DOCUMENT SECTION:
-- Opening Marker --

First Take: Mission Impossible: The Final Reckoning - two hours of Tom Cruise… inflating his ego some more, let’s say it like that
SYNOPSIS: Ethan Hunt and the IMF team continue their search for the terrifying AI known as the Entity, with the world’s governments and a mysterious ghost from Ethan’s past on their trail.
Spoiler free as usual. Because the summer of cinema has begun.
Exactly 24 hours before tackling this one, two of my closest film nerd friends made the short walk over to that Hypersense screen and fed back to me that I should lower my expectations. I’m glad they did, because bringing the curtain down on 30 years of a beloved franchise felt like a task too far for Christopher McQuarrie and his team. We all knew how good Dead Reckoning was back in 2023, so to put this out as the follow-up… yeah, I smell a rant brewing.

-- Closing Marker --

APPLY WHAT YOU READ:
1. List every personal name that appears in the film review.
2. According to the film review, how long before the reviewer saw the film did the two friends watch it?
3. Translate this sentence from the film review into Spanish: "Because the summer of cinema has begun."

[Stored data entries]
-- Opening Marker --

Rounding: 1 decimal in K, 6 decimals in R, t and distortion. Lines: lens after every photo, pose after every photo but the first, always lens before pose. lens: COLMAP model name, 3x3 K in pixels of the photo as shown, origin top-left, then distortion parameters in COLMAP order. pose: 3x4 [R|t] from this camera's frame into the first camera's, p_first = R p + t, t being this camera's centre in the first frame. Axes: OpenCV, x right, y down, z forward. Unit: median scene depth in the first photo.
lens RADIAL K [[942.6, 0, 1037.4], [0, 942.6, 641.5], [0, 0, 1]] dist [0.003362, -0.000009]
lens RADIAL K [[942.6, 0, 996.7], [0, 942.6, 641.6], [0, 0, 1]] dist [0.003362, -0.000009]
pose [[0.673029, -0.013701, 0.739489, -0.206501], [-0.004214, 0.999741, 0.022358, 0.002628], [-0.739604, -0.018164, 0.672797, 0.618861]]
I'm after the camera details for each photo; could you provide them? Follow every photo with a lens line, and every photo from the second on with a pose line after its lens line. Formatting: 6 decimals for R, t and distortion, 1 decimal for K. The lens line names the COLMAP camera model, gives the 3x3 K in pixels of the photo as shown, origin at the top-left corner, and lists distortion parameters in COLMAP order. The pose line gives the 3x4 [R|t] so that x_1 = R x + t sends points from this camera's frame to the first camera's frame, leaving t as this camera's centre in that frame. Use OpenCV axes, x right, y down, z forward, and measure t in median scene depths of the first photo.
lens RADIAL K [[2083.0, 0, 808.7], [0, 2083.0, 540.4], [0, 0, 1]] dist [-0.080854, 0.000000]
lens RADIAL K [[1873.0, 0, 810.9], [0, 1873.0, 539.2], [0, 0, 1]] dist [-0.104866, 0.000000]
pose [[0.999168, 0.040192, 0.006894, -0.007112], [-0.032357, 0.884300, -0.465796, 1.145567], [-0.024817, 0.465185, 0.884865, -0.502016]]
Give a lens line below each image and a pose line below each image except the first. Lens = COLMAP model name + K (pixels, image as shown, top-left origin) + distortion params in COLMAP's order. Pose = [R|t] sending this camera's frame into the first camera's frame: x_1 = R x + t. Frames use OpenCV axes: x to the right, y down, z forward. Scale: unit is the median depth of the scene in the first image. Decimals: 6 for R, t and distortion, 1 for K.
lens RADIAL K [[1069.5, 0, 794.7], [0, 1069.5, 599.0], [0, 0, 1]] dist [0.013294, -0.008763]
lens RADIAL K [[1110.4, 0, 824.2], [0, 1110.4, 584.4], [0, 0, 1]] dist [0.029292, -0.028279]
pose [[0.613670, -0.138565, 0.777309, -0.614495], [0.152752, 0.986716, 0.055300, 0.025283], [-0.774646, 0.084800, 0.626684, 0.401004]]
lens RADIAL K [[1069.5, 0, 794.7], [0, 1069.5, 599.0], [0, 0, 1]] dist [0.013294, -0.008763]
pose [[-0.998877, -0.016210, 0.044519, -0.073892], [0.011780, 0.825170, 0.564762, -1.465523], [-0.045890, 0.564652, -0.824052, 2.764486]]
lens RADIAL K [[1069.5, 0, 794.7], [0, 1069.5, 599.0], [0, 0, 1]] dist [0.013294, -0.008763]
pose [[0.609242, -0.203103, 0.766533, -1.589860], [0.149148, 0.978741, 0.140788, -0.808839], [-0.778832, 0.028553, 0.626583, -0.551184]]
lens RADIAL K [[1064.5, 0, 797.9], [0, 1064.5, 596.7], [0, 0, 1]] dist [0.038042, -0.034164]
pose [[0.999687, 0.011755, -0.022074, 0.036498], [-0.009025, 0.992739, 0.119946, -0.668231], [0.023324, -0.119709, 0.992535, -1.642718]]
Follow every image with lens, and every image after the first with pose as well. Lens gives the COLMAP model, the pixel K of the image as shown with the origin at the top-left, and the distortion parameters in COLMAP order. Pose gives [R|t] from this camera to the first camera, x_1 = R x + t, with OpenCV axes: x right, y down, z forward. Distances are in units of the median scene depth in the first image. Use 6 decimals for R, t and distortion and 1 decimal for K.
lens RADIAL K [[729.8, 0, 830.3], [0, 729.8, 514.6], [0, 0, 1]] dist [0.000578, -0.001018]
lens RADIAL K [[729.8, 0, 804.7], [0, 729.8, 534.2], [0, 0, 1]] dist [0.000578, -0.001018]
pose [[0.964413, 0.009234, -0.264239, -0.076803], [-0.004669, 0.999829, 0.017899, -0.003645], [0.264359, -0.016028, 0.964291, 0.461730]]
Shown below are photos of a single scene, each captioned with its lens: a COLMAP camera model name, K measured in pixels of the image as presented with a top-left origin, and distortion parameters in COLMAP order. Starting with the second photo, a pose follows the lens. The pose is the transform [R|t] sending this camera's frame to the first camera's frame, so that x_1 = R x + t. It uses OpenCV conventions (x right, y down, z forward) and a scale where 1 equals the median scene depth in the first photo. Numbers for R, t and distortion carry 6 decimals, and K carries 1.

-- Closing Marker --

RESPONSES IN ORDER:
1. Tom Cruise, Ethan Hunt, Christopher McQuarrie

2. Exactly 24 hours before.

3. Porque ha comenzado el verano del cine.